Lalon says, my eyes fail to detect
The signs of caste. Don’t you see that
Some wear garlands, some rosaries
Around the neck? But does it make any
Difference brother? O, tell me,
What mark does one carry when
One is born, or when one dies?
A muslim is marked by the sign
Of circumcision; but how should
You mark a woman? If a Brahmin male
Is known by the thread he wears,
How is a woman known? People of the world,
O brother, talk of marks and signs,
But Lalon says: I have only dissolved
The raft of signs, the marks of caste
In the deluge of the One!
It is believed that Lalon died at the age of 116 years, after singing songs throughout the night. Hindus claimed Lalon as their own, as did Muslims; but Lalon knew that birth histories lead to politics of identity, and never disclosed his origins. He even chose the name ‘Lalon’, which could be of any community and of either gender.
===============
- Set task 1
Quote the passage about Lalon word for word, starting at "A muslim is" and ending at "of either gender.".
- Set task 2
In the passage about Lalon, what makes the name "Lalon" suitable for him?
===============
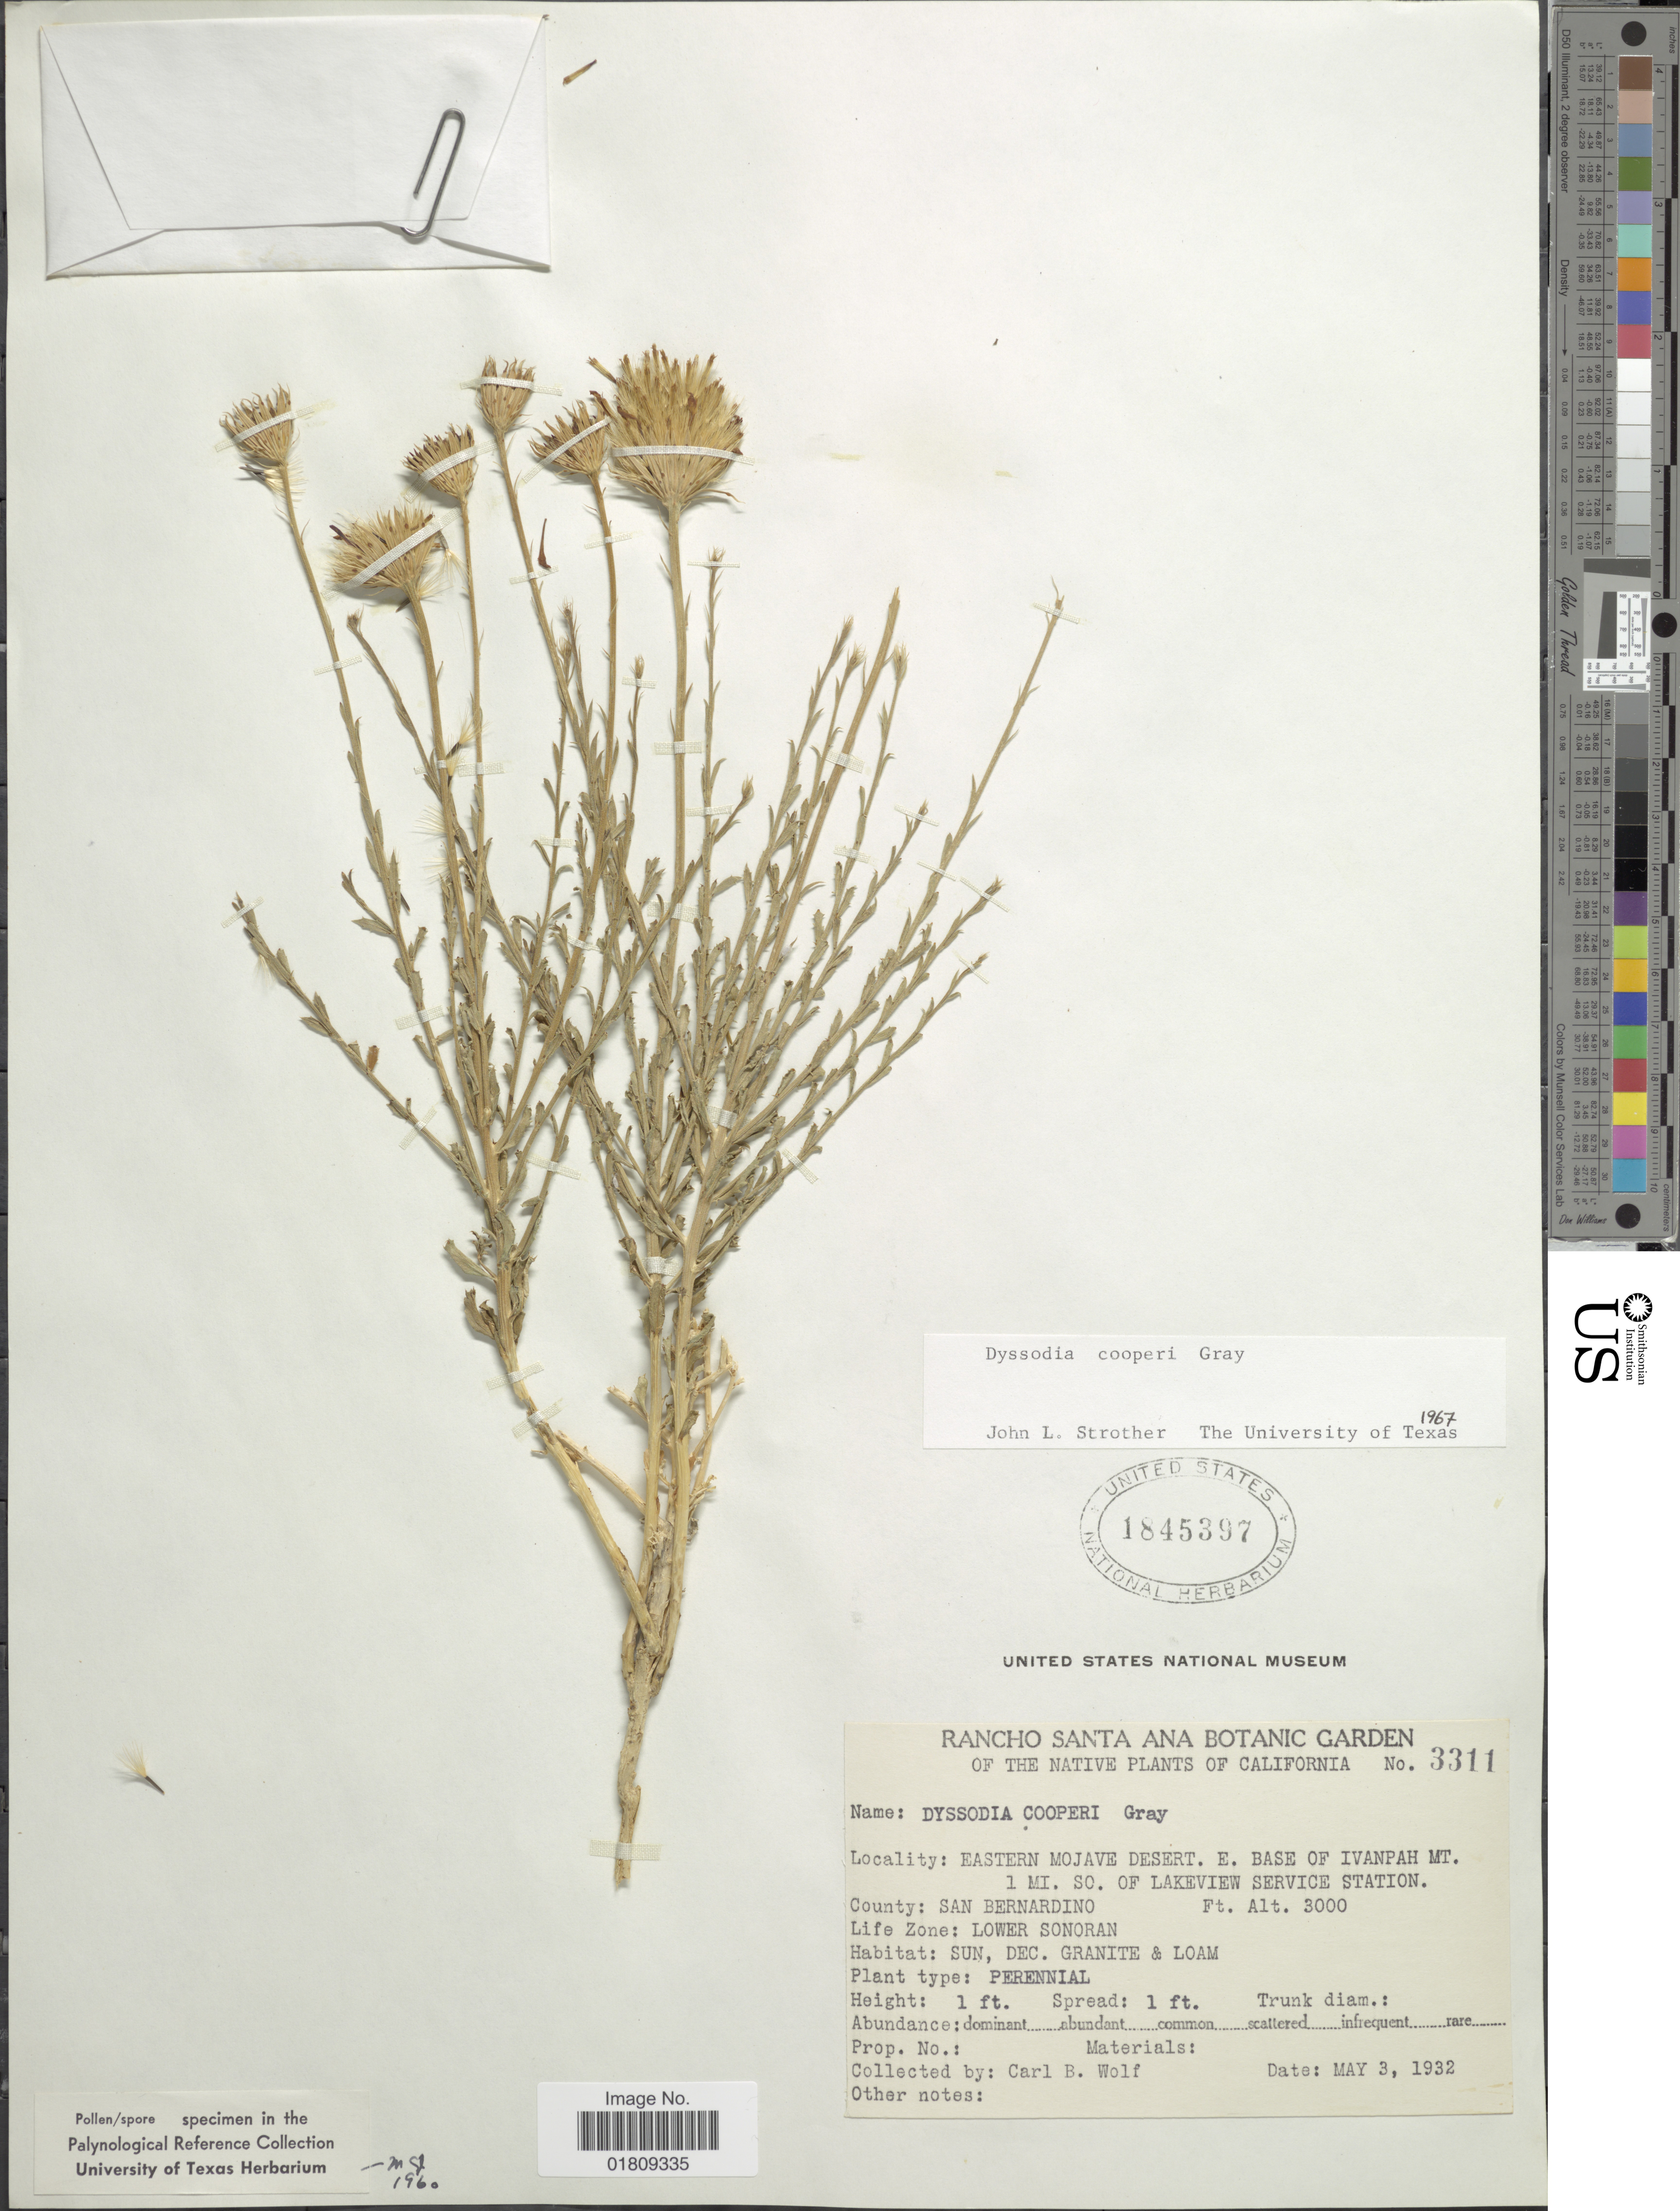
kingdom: Plantae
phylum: Tracheophyta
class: Magnoliopsida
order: Asterales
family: Asteraceae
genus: Dyssodia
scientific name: Dyssodia cooperi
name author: A. Gray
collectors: C. B. Wolf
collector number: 3311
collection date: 1932-05-03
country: United States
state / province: California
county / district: San Bernardino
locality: Eastern Mojave Desert, E. base of Ivanpah Mt., 1 mi SO of Lakeview Service Station, County San Bernardino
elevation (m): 914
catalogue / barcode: US 1845397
===============
- Task output 1
A muslim is marked by the sign
Of circumcision; but how should
You mark a woman? If a Brahmin male
Is known by the thread he wears,
How is a woman known? People of the world,
O brother, talk of marks and signs,
But Lalon says: I have only dissolved
The raft of signs, the marks of caste
In the deluge of the One!
It is believed that Lalon died at the age of 116 years, after singing songs throughout the night. Hindus claimed Lalon as their own, as did Muslims; but Lalon knew that birth histories lead to politics of identity, and never disclosed his origins. He even chose the name ‘Lalon’, which could be of any community and of either gender.

- Task output 2
The name could belong to any community and to either gender.